Is Complete Care At Meriden Safe?

Based on CMS inspection data, COMPLETE CARE AT MERIDEN has a clean safety record: no substantiated abuse findings (meaning no confirmed cases of resident harm), no Immediate Jeopardy citations (the most serious violation level indicating risk of serious injury or death), and is not on the Special Focus Facility watch list (a federal program monitoring the lowest-performing 1% of nursing homes). The facility has a 4-star overall rating and ranks #1 of 100 nursing homes in Connecticut. While no facility is perfect, families should still ask about staff-to-resident ratios and recent inspection results during their visit.

Do Nurses at Complete Care At Meriden Stick Around?

COMPLETE CARE AT MERIDEN has a staff turnover rate of 39%, which is about average for Connecticut nursing homes (state average: 46%). Moderate turnover is common in nursing homes, but families should still ask about staff tenure and how the facility maintains care continuity when employees leave.

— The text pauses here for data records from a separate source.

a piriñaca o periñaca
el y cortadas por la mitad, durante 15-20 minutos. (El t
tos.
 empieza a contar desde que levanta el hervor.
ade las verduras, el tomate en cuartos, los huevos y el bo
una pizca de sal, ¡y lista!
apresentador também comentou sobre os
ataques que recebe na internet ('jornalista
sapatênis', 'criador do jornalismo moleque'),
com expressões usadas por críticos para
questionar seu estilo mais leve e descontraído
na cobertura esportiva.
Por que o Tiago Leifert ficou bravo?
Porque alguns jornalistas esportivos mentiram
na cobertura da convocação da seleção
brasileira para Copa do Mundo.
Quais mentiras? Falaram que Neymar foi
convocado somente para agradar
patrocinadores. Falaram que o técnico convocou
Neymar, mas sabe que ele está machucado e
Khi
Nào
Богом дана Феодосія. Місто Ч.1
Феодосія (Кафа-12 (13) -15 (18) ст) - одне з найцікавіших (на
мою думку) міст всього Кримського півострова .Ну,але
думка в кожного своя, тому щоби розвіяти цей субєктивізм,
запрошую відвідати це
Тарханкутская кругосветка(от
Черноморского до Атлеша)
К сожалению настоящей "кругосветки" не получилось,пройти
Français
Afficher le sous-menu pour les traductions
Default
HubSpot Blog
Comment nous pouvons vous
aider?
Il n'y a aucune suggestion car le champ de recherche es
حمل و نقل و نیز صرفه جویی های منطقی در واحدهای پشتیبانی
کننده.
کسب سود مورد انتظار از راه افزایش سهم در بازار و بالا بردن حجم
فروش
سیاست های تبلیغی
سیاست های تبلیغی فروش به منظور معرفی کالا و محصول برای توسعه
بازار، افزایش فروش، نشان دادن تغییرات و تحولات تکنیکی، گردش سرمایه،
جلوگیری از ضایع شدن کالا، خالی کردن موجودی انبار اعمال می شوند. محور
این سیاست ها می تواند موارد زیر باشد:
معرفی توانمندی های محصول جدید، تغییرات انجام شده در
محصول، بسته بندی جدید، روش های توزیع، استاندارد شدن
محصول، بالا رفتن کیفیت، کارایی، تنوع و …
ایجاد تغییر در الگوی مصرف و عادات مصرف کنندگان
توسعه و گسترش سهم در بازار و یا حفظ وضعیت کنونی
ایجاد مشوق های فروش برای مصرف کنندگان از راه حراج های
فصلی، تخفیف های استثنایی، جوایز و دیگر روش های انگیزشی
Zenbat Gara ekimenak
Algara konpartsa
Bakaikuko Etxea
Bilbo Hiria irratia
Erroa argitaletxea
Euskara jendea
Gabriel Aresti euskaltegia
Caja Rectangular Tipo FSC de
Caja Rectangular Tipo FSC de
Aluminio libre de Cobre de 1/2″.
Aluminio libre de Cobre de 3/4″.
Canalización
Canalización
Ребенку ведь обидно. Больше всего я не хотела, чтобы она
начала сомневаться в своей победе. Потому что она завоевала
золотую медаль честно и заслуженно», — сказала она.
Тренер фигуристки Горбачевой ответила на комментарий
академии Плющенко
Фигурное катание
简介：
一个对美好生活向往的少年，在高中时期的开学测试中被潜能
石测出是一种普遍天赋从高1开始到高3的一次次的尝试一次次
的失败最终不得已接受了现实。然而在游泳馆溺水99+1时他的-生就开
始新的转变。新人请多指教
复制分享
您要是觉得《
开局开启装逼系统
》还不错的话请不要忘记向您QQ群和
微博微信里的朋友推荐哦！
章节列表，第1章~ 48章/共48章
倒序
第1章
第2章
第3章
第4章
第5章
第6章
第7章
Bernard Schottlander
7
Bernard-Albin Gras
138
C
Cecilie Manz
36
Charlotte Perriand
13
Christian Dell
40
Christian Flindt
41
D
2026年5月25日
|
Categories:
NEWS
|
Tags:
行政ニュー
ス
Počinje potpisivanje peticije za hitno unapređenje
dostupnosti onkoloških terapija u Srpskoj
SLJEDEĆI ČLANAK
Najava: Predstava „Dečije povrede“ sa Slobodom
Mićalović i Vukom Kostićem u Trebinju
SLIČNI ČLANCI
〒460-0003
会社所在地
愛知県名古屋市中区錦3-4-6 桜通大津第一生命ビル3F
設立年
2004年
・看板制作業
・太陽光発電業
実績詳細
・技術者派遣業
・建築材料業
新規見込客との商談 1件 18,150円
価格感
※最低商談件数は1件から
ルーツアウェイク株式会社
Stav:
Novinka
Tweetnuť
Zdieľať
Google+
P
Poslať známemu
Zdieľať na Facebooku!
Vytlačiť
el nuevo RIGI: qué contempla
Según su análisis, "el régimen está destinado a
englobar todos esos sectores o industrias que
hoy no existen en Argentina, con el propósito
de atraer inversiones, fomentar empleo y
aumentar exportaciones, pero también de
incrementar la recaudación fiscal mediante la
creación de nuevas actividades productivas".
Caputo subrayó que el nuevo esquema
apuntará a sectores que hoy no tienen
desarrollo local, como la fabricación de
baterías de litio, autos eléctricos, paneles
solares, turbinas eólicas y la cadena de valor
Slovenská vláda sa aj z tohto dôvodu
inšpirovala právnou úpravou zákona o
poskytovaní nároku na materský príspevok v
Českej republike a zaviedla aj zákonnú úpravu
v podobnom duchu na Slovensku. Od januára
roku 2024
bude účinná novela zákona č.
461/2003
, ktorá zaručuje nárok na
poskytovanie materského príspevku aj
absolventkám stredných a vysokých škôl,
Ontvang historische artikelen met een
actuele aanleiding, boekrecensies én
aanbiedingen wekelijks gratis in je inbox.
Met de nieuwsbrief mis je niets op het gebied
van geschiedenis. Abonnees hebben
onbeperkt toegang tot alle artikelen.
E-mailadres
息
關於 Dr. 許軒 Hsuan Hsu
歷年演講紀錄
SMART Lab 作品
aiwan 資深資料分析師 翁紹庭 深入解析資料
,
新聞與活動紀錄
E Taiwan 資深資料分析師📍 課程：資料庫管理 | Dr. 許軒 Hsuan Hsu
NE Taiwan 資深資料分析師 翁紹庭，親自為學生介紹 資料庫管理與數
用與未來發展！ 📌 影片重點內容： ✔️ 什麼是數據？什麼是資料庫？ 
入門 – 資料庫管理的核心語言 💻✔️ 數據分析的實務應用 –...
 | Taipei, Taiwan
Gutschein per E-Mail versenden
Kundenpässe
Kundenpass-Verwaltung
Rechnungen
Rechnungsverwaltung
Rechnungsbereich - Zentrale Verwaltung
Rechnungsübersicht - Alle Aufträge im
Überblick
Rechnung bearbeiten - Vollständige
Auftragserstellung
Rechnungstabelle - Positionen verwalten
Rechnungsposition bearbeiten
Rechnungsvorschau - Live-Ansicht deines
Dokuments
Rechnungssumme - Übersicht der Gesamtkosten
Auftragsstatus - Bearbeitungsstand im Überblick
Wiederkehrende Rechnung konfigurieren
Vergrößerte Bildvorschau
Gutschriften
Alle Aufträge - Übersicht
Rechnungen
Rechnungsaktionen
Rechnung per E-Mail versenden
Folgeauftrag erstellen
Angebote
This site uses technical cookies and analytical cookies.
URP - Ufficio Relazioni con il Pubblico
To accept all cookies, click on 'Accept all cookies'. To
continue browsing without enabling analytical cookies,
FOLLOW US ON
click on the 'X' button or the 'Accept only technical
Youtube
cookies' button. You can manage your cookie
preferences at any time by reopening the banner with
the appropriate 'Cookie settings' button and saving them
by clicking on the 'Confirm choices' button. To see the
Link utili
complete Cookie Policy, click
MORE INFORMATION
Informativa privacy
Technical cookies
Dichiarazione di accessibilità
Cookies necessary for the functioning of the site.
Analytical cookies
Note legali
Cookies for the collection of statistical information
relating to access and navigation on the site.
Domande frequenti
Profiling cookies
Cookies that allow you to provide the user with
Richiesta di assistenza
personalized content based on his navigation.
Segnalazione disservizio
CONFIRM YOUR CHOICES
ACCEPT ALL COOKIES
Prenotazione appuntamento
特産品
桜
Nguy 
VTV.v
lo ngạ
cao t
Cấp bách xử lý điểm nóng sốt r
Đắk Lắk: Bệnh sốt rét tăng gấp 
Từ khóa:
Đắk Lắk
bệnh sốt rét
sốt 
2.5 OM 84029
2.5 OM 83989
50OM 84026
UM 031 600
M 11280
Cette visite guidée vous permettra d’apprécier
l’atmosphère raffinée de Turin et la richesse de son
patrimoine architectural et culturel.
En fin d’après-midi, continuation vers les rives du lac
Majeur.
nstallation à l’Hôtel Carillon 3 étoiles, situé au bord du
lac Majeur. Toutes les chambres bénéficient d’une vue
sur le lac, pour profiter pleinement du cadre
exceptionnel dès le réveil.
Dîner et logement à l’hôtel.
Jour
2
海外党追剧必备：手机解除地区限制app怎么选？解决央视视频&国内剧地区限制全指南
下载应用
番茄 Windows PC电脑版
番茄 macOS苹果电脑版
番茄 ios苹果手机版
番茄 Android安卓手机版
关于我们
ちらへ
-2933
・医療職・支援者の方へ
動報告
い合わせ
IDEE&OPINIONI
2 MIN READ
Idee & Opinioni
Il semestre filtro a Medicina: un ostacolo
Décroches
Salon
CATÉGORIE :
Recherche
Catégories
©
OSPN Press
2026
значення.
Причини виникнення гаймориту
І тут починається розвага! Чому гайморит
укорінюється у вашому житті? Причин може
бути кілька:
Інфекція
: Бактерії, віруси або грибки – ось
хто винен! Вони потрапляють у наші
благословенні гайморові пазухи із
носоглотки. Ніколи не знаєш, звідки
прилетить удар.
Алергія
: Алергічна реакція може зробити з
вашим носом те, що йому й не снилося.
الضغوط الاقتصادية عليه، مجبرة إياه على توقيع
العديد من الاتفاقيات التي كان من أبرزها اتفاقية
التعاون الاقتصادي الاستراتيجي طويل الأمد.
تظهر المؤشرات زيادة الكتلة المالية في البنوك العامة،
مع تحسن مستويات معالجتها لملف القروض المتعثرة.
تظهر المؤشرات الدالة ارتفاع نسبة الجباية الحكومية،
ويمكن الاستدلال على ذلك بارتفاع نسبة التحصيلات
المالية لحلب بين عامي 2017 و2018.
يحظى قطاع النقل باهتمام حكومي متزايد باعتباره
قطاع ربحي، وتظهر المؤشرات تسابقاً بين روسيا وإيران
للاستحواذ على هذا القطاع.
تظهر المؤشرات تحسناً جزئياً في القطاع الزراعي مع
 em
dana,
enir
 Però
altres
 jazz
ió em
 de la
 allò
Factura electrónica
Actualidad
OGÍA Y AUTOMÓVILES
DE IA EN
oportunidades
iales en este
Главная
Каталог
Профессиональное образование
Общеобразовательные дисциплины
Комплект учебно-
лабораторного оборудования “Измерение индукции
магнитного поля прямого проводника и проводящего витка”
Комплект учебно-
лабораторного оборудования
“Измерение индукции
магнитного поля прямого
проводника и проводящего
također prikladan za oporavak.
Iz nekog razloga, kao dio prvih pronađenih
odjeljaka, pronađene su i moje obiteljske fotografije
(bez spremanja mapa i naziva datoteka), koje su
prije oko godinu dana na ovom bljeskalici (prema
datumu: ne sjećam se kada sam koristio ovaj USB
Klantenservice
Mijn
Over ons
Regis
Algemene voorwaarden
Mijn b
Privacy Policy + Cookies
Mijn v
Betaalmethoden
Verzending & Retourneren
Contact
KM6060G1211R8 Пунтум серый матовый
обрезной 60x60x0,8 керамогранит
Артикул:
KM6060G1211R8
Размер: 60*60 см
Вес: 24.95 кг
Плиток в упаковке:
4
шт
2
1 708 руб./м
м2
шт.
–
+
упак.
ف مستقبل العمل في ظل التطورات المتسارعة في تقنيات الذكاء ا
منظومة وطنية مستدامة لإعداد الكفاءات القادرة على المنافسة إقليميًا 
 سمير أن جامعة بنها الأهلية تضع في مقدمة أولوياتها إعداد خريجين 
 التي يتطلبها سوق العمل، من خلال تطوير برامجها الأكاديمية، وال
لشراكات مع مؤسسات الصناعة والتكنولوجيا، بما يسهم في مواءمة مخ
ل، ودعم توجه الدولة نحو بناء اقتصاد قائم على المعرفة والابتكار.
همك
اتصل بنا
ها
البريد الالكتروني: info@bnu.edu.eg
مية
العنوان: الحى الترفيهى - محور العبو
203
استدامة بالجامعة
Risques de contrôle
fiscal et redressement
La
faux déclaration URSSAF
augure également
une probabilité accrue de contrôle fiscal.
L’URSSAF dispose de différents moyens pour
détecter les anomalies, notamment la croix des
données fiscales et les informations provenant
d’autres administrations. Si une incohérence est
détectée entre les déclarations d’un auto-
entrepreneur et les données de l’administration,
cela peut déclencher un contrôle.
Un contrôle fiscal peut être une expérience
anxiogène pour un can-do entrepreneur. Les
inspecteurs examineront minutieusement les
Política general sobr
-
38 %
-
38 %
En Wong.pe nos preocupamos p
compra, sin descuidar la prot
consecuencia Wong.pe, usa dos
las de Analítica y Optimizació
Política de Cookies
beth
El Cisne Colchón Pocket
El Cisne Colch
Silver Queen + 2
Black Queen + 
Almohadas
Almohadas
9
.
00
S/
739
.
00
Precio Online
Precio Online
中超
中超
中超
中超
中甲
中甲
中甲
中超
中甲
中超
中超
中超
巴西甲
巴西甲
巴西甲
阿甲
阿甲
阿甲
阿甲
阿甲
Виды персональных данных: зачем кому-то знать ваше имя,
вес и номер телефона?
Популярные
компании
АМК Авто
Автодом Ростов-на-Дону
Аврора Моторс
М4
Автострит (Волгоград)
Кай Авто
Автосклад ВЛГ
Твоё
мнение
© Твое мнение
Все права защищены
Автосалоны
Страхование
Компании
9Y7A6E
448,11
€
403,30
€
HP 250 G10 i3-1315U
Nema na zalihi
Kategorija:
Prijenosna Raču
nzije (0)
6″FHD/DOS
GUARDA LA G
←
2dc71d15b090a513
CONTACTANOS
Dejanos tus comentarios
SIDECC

Was Complete Care At Meriden Ever Fined?

COMPLETE CARE AT MERIDEN has been fined $8,827 across 1 penalty action. This is below the Connecticut average of $33,167. While any fine indicates a compliance issue, fines under $50,000 are relatively common and typically reflect isolated problems that were subsequently corrected. Families should ask what specific issues led to these fines and confirm they've been resolved.

Is Complete Care At Meriden on Any Federal Watch List?

COMPLETE CARE AT MERIDEN is not on any federal watch list. The most significant is the Special Focus Facility (SFF) program, which identifies the bottom 1% of nursing homes nationally based on persistent, serious quality problems. Not being on this list means the facility has avoided the pattern of deficiencies that triggers enhanced federal oversight. This is a positive indicator, though families should still review the facility's inspection history directly.